I again return to the point that “polarization”, at least in America, doesn’t work the way it does according to conventional wisdom. The process in our two-party system has been that years before Trump, the Tea Party and other factors purified the Republican Party of “RINOs” and even serious conservatives (like Utah’s Bob Bennett) because they weren’t following the conservative version of political correctness. Trump is simply the culmination of this. The result was that in a two-party system, people kicked out of one party normally go to the other one (the Democrats) even when that really isn’t a good fit for them. The long-term result was a dilution of whatever appeal Democrats had to the hard left and working class, and increased the perception among people like the Clintons that “neoliberal” friendliness to the elites was the way to go, if for no other reason than that it got them campaign money. As a tangential point, I bring up my theory that this is why the “stuff your principles and vote for the lesser evil” attitude, promoted by the Democrats most of the time but especially in 2016, was counterproductive and actually played into Trump’s hands. Because a lot of the moderates and NeverTrump right-wingers (like myself) had quit the Republicans precisely because we rejected that binary logic, and apparently so did a lot of left-wingers. The kind of people who did embrace binary logic were the kind of people who stuffed their qualms and decided to vote for Trump. The Republicans have gambled on having fewer but more committed voters whereas the Democrats have a theoretically larger voter base but fewer actual votes when it counts. And as we see, the gamble has paid off, not so much in presidential races (until now) but in state and down-ballot races that gave Republicans their legislative majorities, which magnify the effects of a Republican presidency and stymie the goals of a Democratic one.

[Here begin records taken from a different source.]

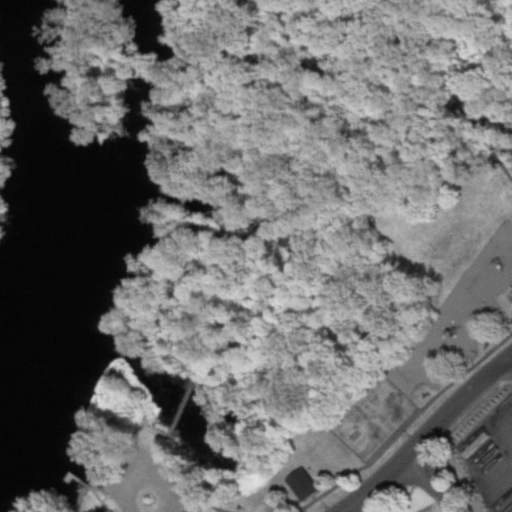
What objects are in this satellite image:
river: (50, 210)
park: (300, 270)
road: (426, 431)
building: (500, 434)
road: (432, 478)
building: (307, 486)
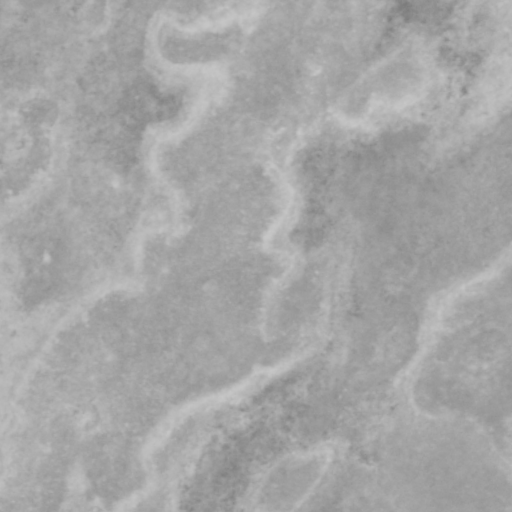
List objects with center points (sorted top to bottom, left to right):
crop: (255, 256)
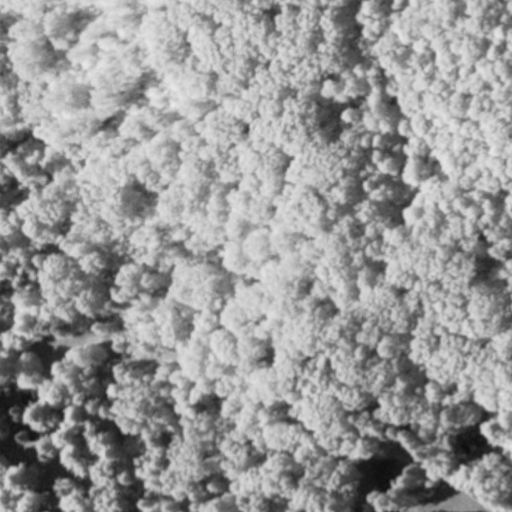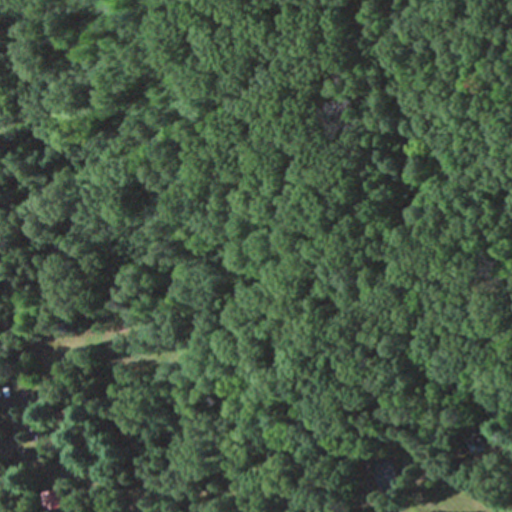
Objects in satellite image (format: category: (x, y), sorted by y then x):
building: (51, 501)
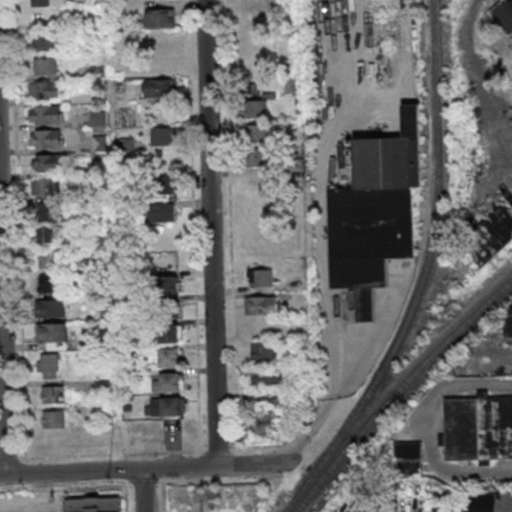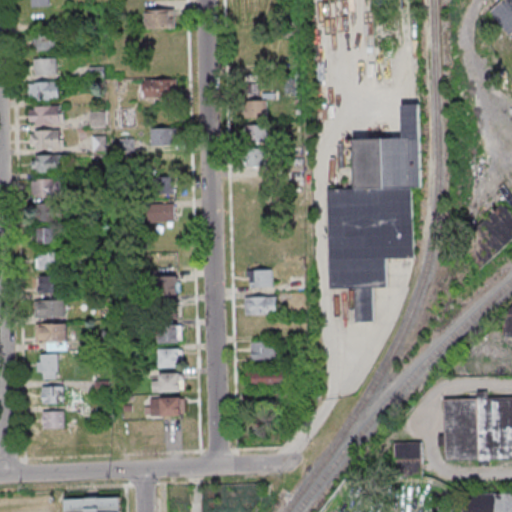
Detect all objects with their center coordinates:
building: (509, 2)
building: (40, 3)
building: (505, 16)
building: (160, 18)
building: (47, 42)
building: (45, 66)
building: (290, 85)
building: (160, 88)
building: (44, 90)
building: (256, 109)
building: (45, 114)
building: (98, 119)
building: (257, 133)
building: (163, 137)
building: (45, 139)
building: (256, 157)
building: (391, 157)
building: (49, 162)
building: (166, 186)
building: (48, 187)
building: (49, 212)
building: (376, 212)
building: (163, 213)
road: (210, 233)
building: (49, 236)
building: (369, 238)
building: (489, 241)
building: (49, 260)
road: (327, 262)
railway: (424, 263)
building: (258, 278)
building: (50, 283)
building: (167, 285)
building: (261, 305)
building: (50, 308)
building: (508, 317)
road: (384, 323)
building: (507, 324)
building: (168, 334)
building: (53, 335)
building: (264, 349)
building: (170, 358)
building: (47, 365)
road: (3, 367)
building: (267, 378)
building: (169, 382)
railway: (395, 392)
building: (51, 394)
building: (163, 406)
building: (53, 419)
building: (478, 427)
building: (478, 427)
building: (409, 458)
road: (133, 470)
road: (142, 491)
building: (489, 501)
building: (93, 504)
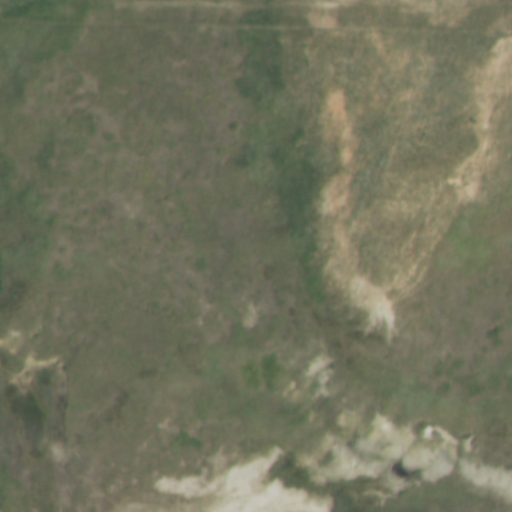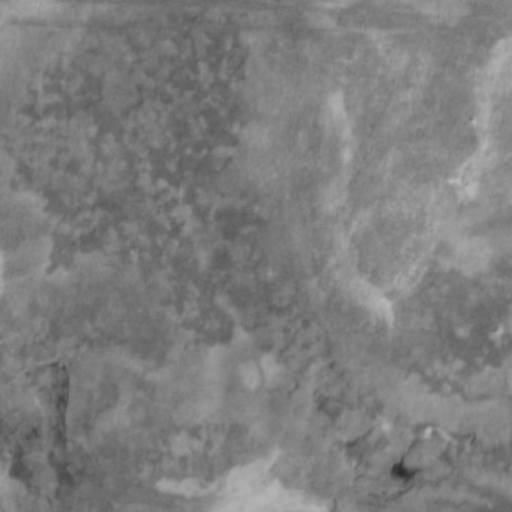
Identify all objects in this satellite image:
quarry: (393, 132)
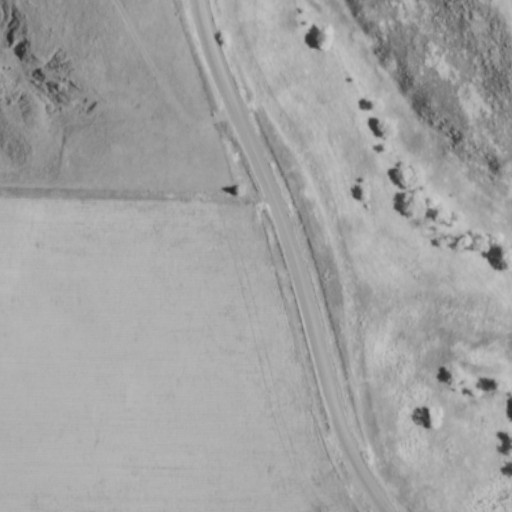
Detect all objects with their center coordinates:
road: (292, 256)
crop: (147, 364)
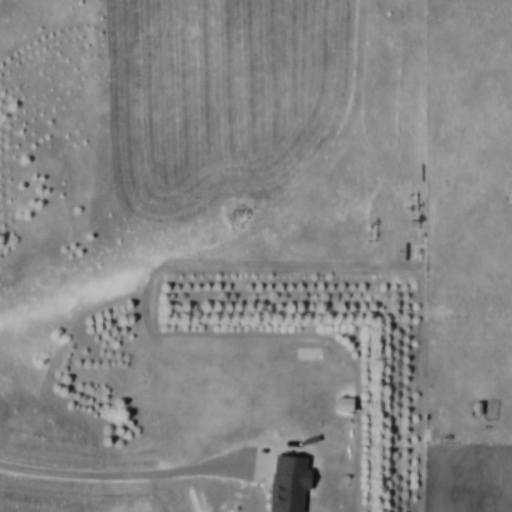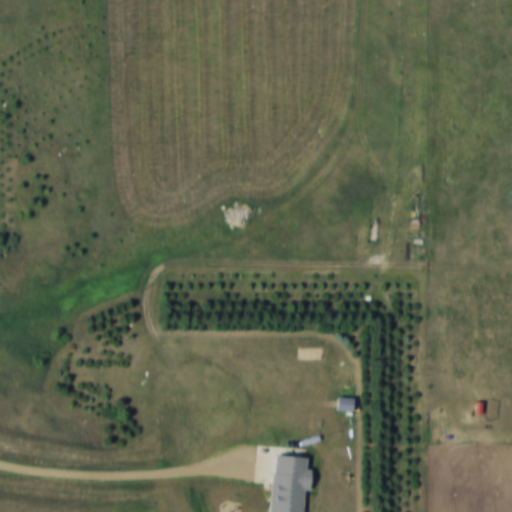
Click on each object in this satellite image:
building: (344, 402)
building: (288, 482)
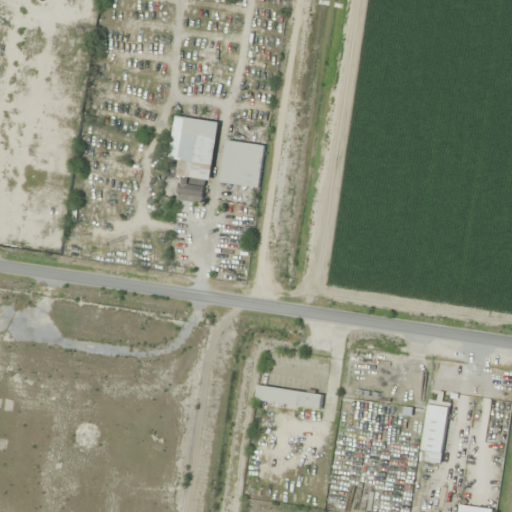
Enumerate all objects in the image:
building: (194, 157)
building: (243, 163)
road: (255, 316)
building: (289, 397)
building: (435, 426)
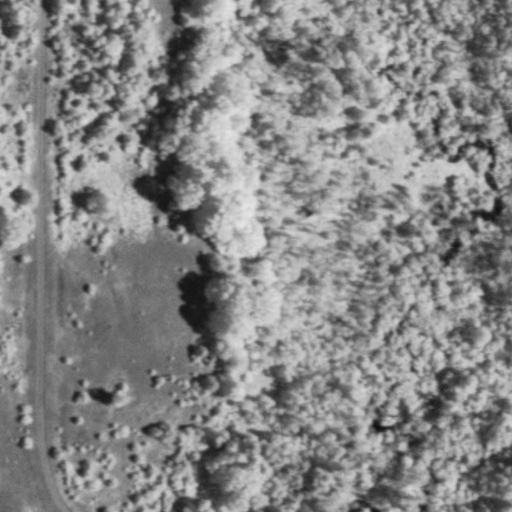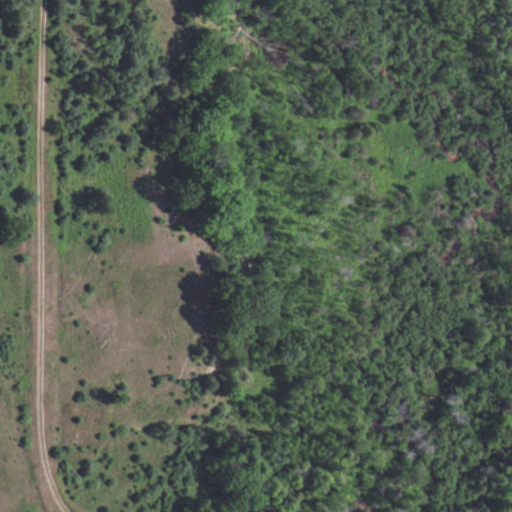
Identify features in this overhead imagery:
road: (46, 259)
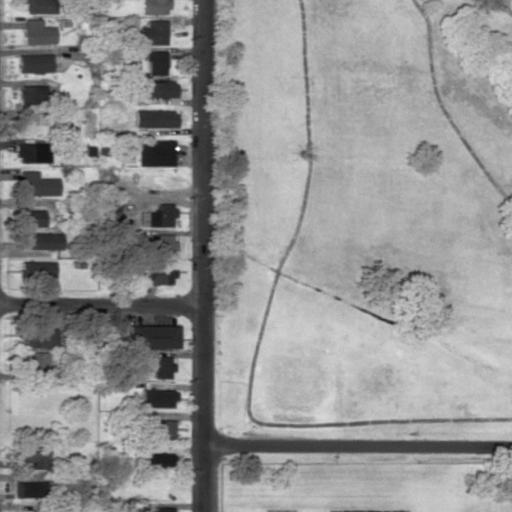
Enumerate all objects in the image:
building: (38, 6)
building: (152, 6)
building: (37, 32)
building: (152, 32)
building: (155, 62)
building: (34, 63)
building: (155, 88)
building: (30, 94)
building: (162, 118)
building: (31, 152)
building: (156, 152)
building: (36, 184)
building: (31, 217)
building: (39, 240)
road: (202, 256)
building: (36, 269)
building: (159, 272)
road: (101, 307)
building: (43, 336)
building: (151, 336)
building: (37, 363)
building: (160, 366)
building: (156, 398)
building: (157, 428)
road: (359, 444)
building: (158, 461)
building: (28, 488)
building: (156, 509)
building: (29, 510)
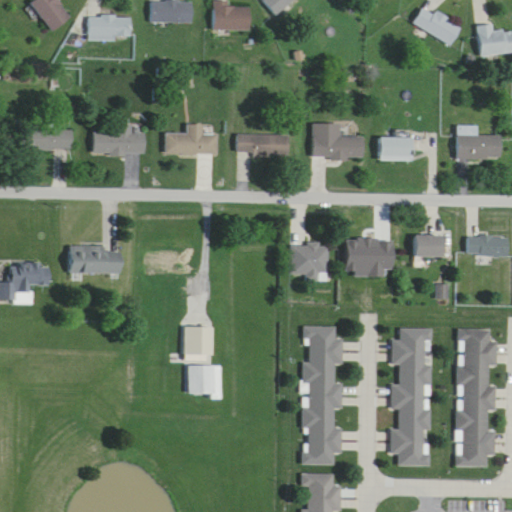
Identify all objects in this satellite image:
building: (277, 5)
building: (170, 11)
building: (50, 12)
building: (230, 18)
building: (107, 25)
building: (438, 25)
building: (494, 41)
building: (48, 140)
building: (119, 142)
building: (191, 142)
building: (261, 144)
building: (334, 144)
building: (476, 144)
building: (395, 149)
road: (256, 181)
building: (428, 246)
building: (486, 246)
building: (94, 259)
building: (310, 261)
building: (167, 263)
building: (25, 281)
building: (205, 380)
building: (320, 397)
building: (411, 397)
building: (474, 398)
road: (369, 419)
road: (441, 490)
building: (321, 492)
road: (425, 501)
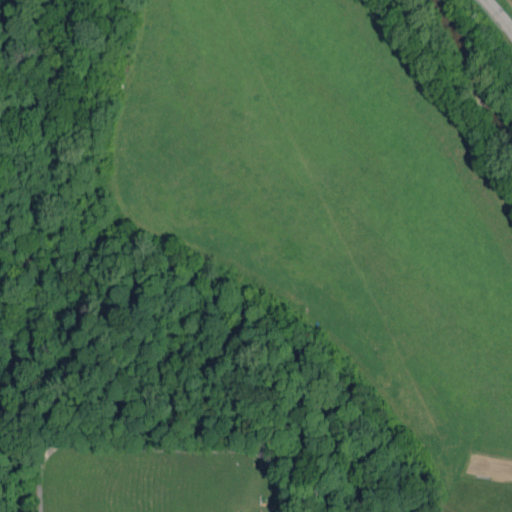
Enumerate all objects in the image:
road: (499, 16)
park: (151, 477)
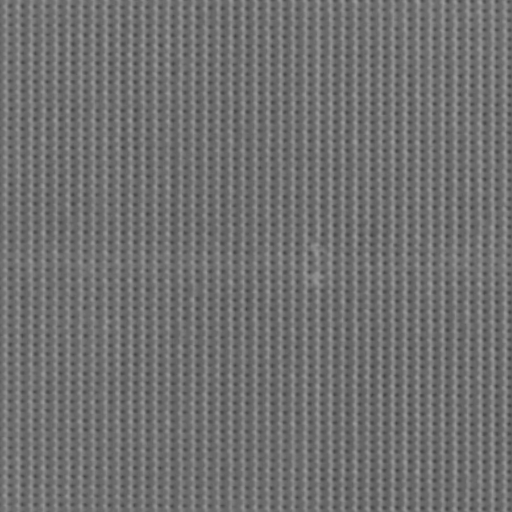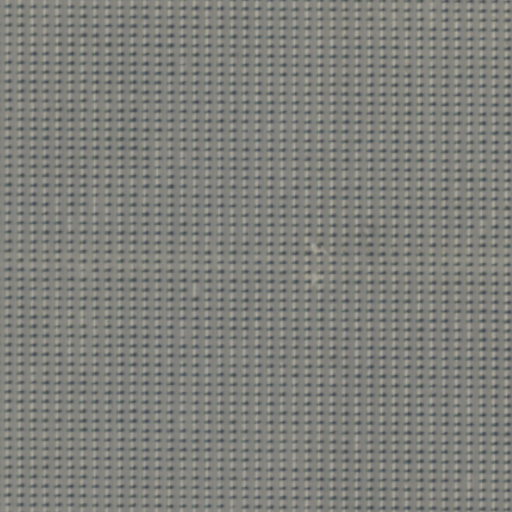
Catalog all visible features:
crop: (256, 256)
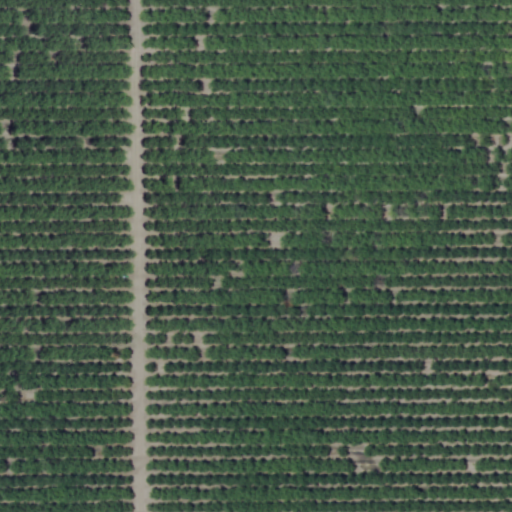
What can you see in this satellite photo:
crop: (256, 256)
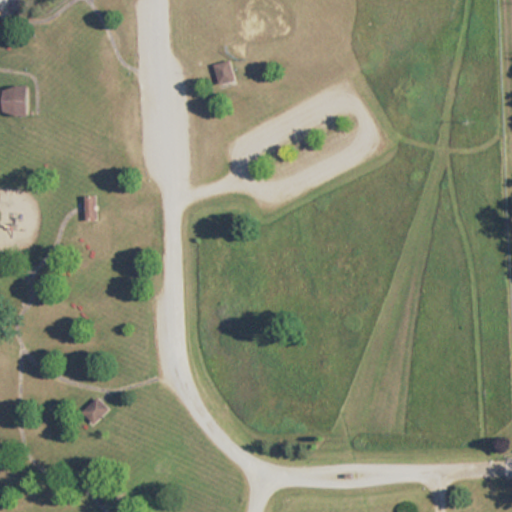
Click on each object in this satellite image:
park: (271, 19)
road: (5, 29)
road: (114, 32)
building: (228, 60)
building: (226, 71)
building: (13, 99)
parking lot: (296, 139)
building: (93, 196)
building: (90, 208)
road: (51, 235)
park: (255, 256)
road: (55, 362)
road: (184, 369)
building: (99, 398)
building: (96, 410)
road: (34, 439)
parking lot: (263, 481)
road: (259, 483)
road: (441, 485)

The problem is less the differences between Left and Right and more a matter of what approach the political environment rewards.
This means that the other point is that it doesn’t matter so much whether a party is “extreme.” If you’re not going to uphold standards when the president is not a tyrant, and his party is moderate, you can’t expect standards to be upheld when the Leader is thoroughly crooked, his party is openly authoritarian, and their emotional and political investment in him is that much deeper. Which to me means that the cause of our current political moment is not to get this country back to “normal.” Because the prior normal sucked, the normal was dysfunctional, the normal is what got us to this point, and the goal must be to get us to something better than the previous norm.